So, what I would suggest is starting 10 separate queues,
not concurrent, with 2 threads per queue (the default). Your temp plotting directory will be on the 4TB SSD, and the final destination folder will be to one of the HDDs. I'm assuming for the purposes of this post that you have the following drive letters:
C: = OS (not used for Chia, other than for holding the main app and blockchain -- you really should get a 256GB or larger SSD IMO)
D: = Plotting SSD (make sure this is actually in the primary M.2 slot that has the direct link to the CPU for performance reasons)
E: = SATA 4TB HDD1
F: = SATA 4TB HDD2
G: = USB 16TB HDD3
H: = USB 16TB HDD4
- Start the first queue, give it a name (like "D1toE1" or whatever your drive letters are), and put maybe 10 plots into this queue. Start it.
- Wait about 1-2 minutes, then repeat the above with a new name ("D2toF1"), start it.
- If you have the two external drives, do two more queus spaced about a minute apart ("D3toG1" and "D4toH1"), each with 10 plots.
- You now have four queues that are each 10 plots deep running at the same time, using about 8 of the CPU threads.

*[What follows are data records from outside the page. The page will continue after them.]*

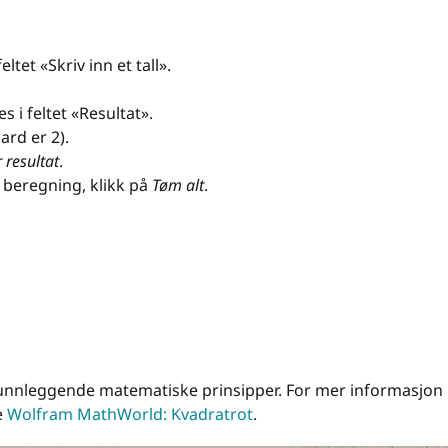
eltet «Skriv inn et tall».
s i feltet «Resultat».
ard er 2).
 resultat
.
y beregning, klikk på
Tøm alt
.
unnleggende matematiske prinsipper. For mer informasjon
e
Wolfram MathWorld: Kvadratrot
.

- Now, because you only have 4 HDDs, I'd wait 10-15 minutes and then repeat the above, once again for each HDD.
- That brings you up to eight concurrent queues that are ten deep (16 threads in use, about 800-1000GB/s of writes to the SSD).
- Wait 15-20 more minutes and start the final two queus ("D9toG3" and "D10toH3" or whatever -- not that the queue names really matter, but it will help you figure out what's going where in the GUI).
You could start these other queues whenever, but the main issue is when the plots are done, the PC needs to copy them all to the HDD. 101.4GiB of data at a rate of maybe 100-150 MB/s will take 12–18 minutes, and if you have multiple queues ending at the same time for the same drive, you'll increase the bottleneck on the HDD. There are ways to do all of this from the command line as well, but that's more complex so I'm not going to try to figure that out.
How long will it take to complete all those plots? I'm not entirely sure, as it will depend on the final SSD speed, CPU speed, RAM speed, and HDD speed during the process. Most likely it will take less than 8 hours per cycle through the queues, meaning you'd do more than 30 plots per day, but it's possible the SSD when tasked with ten separate plots will slow down a bit (should be around 1GB/s of writes, which it can handle ... but can it sustain that over the long haul? I don't know). If you get it all up and running per these instructions, I'd love to hear your feedback on final plotting times the system sustains. We also have some people (our RAM and SSD reviewers) working to determine how much speed you need on each of those and how it scales. But that will take some testing so we'll have future articles on those subjects.